Та стояла, как стена, немая, как мел – белая. Ее испугала буча, поднятая Грыцько, устрашил его грозный взгляд, крикливый голос. Она ни слова не сказала матери, да так и залилась слезами.

– Так это правда? Правда? – кричала мать с таким отчаянием, точно у нее сердце разрывалось.

– Мама, мама! Ни в одном его слове нет правды! – рыдая, проговорила Христя.

Приська не знала, чему верить, кого слушать. Мысли в ее голове путались, раздваивались: то чудилась ей страшная буря, вой вьюги, замирающий крик человека; она слышит голос Филиппа, видит его – беспомощного, прячущего закоченевшее лицо в снег... Сердце ее разрывается от жалости. То снова перед глазами Грыцько, упрекающий Христю... Бог ее знает! Разве признается матери провинившаяся дочь?... Ее сердце замирает, словно перестает биться; какая-то тяжесть гнетет ее душу, черной пеленой застилает глаза. Господи, какая мука! Какая невыносимая мука!
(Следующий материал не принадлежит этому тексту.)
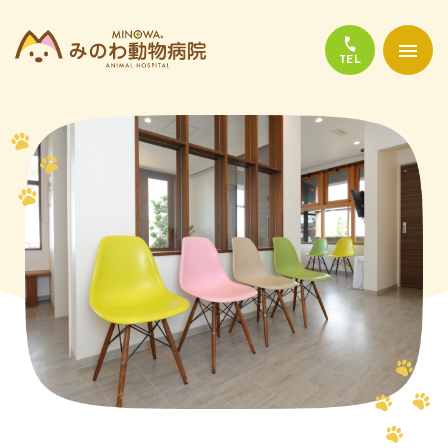
当院について
診療について
かかりやすい代表的な病気
よくある質問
Короткий день быстро проходит, настает зимняя длинная предрождественская ночь. Чего только за эту ночь не передумаешь? Сколько мыслей промелькнет в голове, встревожит сердце! А Приська за всю эту ночь и глаз не сомкнула. Как легла с вечера, так до самого утра только и слышны были ее глубокие вздохи и приглушенное всхлипывание. Христя тоже долго не могла уснуть.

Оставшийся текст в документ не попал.